The speculation becomes even more urgent and complex when that credit score has been damaged over the years by any of a variety of financial incidents. Is there a cutoff level of scores that make people ineligible for loans? Will the terms offered change drastically based on a few points? Can this one three-digit number represent the difference between receiving a loan and being denied?
The Consumer Financial Protection Bureau has plenty of helpful advice for borrowers wondering what their FICO scores mean for their ability to receive a loan. The agency's first reminder is an important one: Lenders don't just look at one score to determine whether to issue a loan, though FICO score is a major part of their equation. There are numerous other financial markers to consider, including present amount of debt, total assets, savings and income.

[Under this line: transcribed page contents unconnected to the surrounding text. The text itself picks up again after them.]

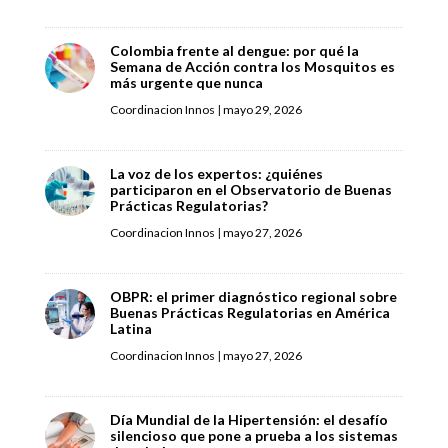
Colombia frente al dengue: por qué la
Semana de Acción contra los Mosquitos es
más urgente que nunca
Coordinacion Innos
|
mayo 29, 2026
La voz de los expertos: ¿quiénes
participaron en el Observatorio de Buenas
Prácticas Regulatorias?
Coordinacion Innos
|
mayo 27, 2026
OBPR: el primer diagnóstico regional sobre
Buenas Prácticas Regulatorias en América
Latina
Coordinacion Innos
|
mayo 27, 2026
Día Mundial de la Hipertensión: el desafío
silencioso que pone a prueba a los sistemas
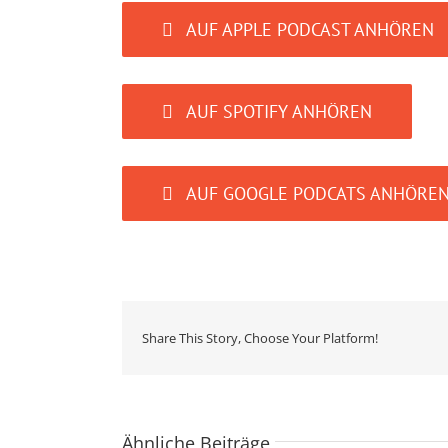
AUF APPLE PODCAST ANHÖREN
AUF SPOTIFY ANHÖREN
AUF GOOGLE PODCATS ANHÖRE
Share This Story, Choose Your Platform!
Ähnliche Beiträge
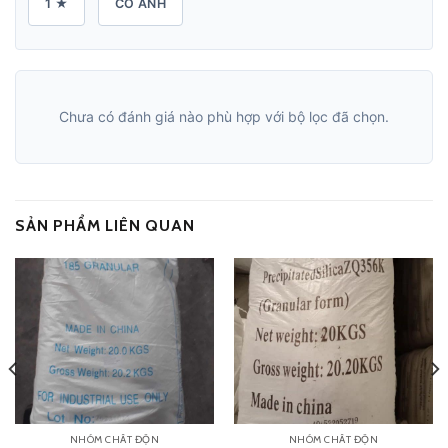
1 ★
CÓ ẢNH
Chưa có đánh giá nào phù hợp với bộ lọc đã chọn.
SẢN PHẨM LIÊN QUAN
NHÓM CHẤT ĐỘN
NHÓM CHẤT ĐỘN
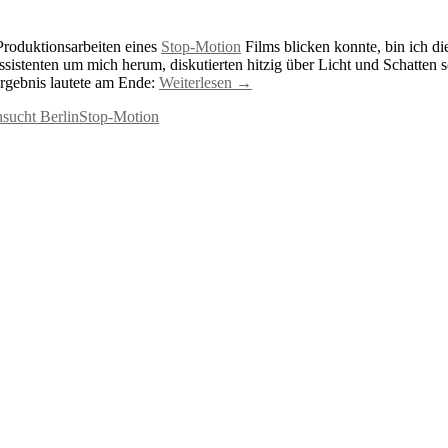
 Produktionsarbeiten eines
Stop-Motion
Films blicken konnte, bin ich di
ssistenten um mich herum, diskutierten hitzig über Licht und Schatte
rgebnis lautete am Ende:
Weiterlesen
→
sucht Berlin
Stop-Motion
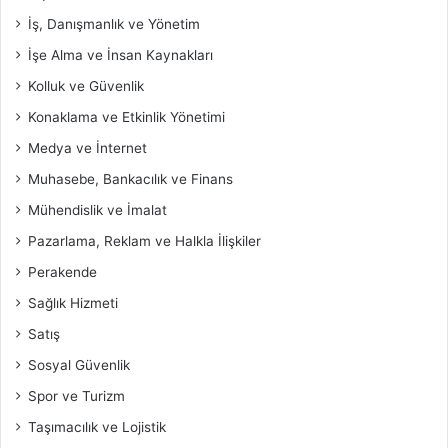
İş, Danışmanlık ve Yönetim
İşe Alma ve İnsan Kaynakları
Kolluk ve Güvenlik
Konaklama ve Etkinlik Yönetimi
Medya ve İnternet
Muhasebe, Bankacılık ve Finans
Mühendislik ve İmalat
Pazarlama, Reklam ve Halkla İlişkiler
Perakende
Sağlık Hizmeti
Satış
Sosyal Güvenlik
Spor ve Turizm
Taşımacılık ve Lojistik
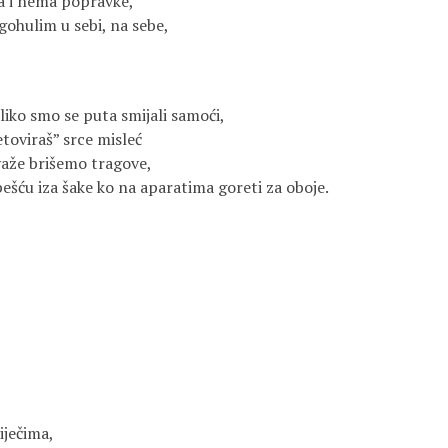
a i nema popravke,
gohulim u sebi, na sebe,
liko smo se puta smijali samoći,
toviraš” srce misleć
važe brišemo tragove,
ešću iza šake ko na aparatima goreti za oboje.
iječima,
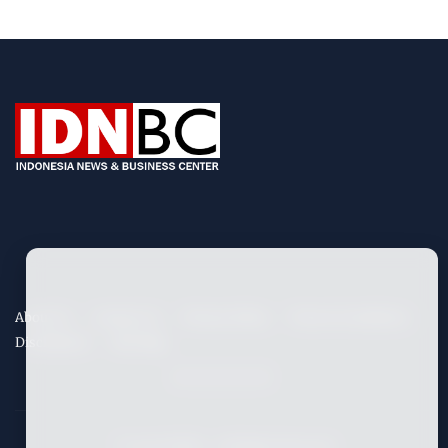
About Us
Contact Us
Privacy Policy
Term & Conditions
Disclaimers
Site Map
©
2026
IDNBC
- All Rights Reserved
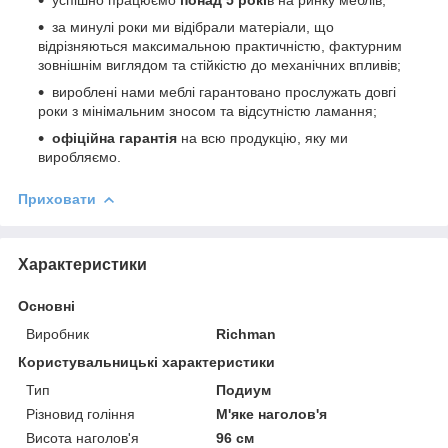
за минулі роки ми відібрали матеріали, що
відрізняються максимальною практичністю, фактурним
зовнішнім виглядом та стійкістю до механічних впливів;
вироблені нами меблі гарантовано прослужать довгі
роки з мінімальним зносом та відсутністю ламання;
офіційна гарантія
на всю продукцію, яку ми
виробляємо.
Приховати
Характеристики
Основні
Виробник
Richman
Користувальницькі характеристики
Тип
Подиум
Різновид гоління
М'яке наголов'я
Висота наголов'я
96 см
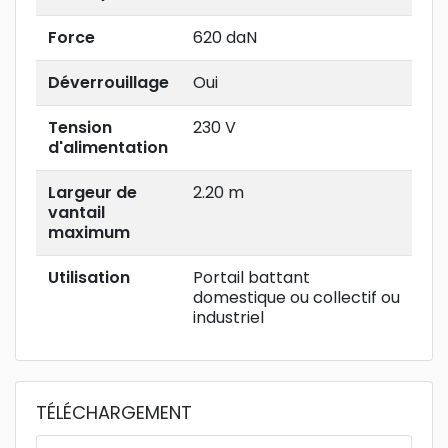
Force
620 daN
Déverrouillage
Oui
Tension
230 V
d'alimentation
Largeur de
2.20 m
vantail
maximum
Utilisation
Portail battant
domestique ou collectif ou
industriel
TÉLÉCHARGEMENT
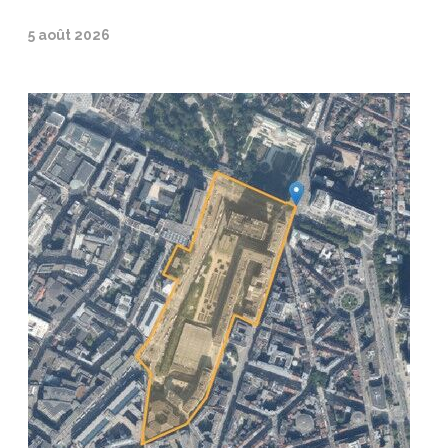
5 août 2026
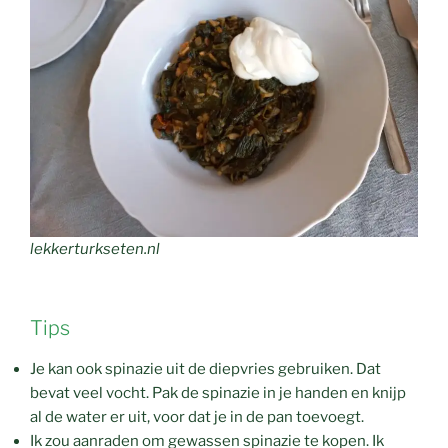
lekkerturkseten.nl
Tips
Je kan ook spinazie uit de diepvries gebruiken. Dat
bevat veel vocht. Pak de spinazie in je handen en knijp
al de water er uit, voor dat je in de pan toevoegt.
Ik zou aanraden om gewassen spinazie te kopen. Ik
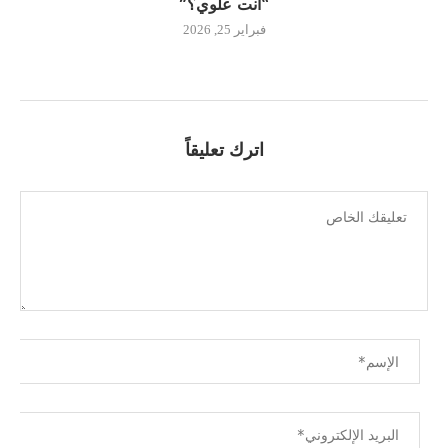
“أنت علوي؟”
فبراير 25, 2026
اترك تعليقاً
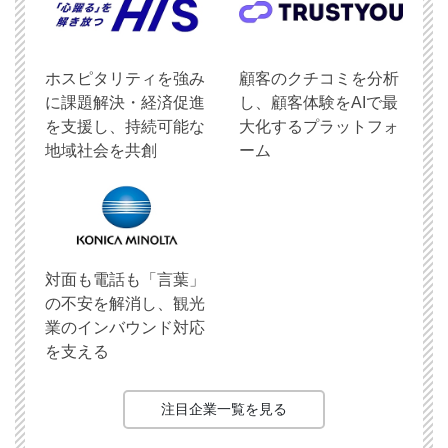
ホスピタリティを強み
顧客のクチコミを分析
に課題解決・経済促進
し、顧客体験をAIで最
を支援し、持続可能な
大化するプラットフォ
地域社会を共創
ーム
対面も電話も「言葉」
の不安を解消し、観光
業のインバウンド対応
を支える
注目企業一覧を見る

The CFPB added that credit reports sometimes contain errors, and that the credit score presented can be affected by these issues. This means it's important to take a close look at this type of report and verify its information. Applying for a loan with an incorrect credit report may affect the lender's decision process.
The data that goes into a credit report and the related score includes debt, bill-paying history, number and duration of current loans, and the percentage of credit presently used. The agency noted that debt collection, foreclosures and bankruptcy can damage credit, but these events are tied to time - the impact of a financial problem will decrease as years pass.
Once you've learned what a credit score is based on and how lenders use the number, it's time to challenge credit myths head-on. Will a lower credit rating stop you from buying a home or getting a mortgage? Not if you work with the right company. For example, we offer a loan product called SmartTrac that is aimed at borrowers with credit scores of 620 and up, and does not exclude borrowers who have had financial issues such as bankruptcies, short sales or deeds in lieu.
Credit lower than 620 isn't a disqualifying factor, either. The Federal Housing Authority guarantees loan programs that suit borrowers with credit scores 500 and above. The debt-to-income ratio required to receive one of these loans changes based on credit score to ensure you're financially healthy enough for homeownership. This keeps your finances safe while disproving the myth that damaged credit alone can make a person ineligible for homeownership.
There are multiple ways to qualify for a loan and achieve the dream of homeownership. FICO credit scores represent one measure of a person's monetary health, but not the only one. It's important to remember this if you've been counting yourself out of the mortgage market because your score is low - there are other options to investigate.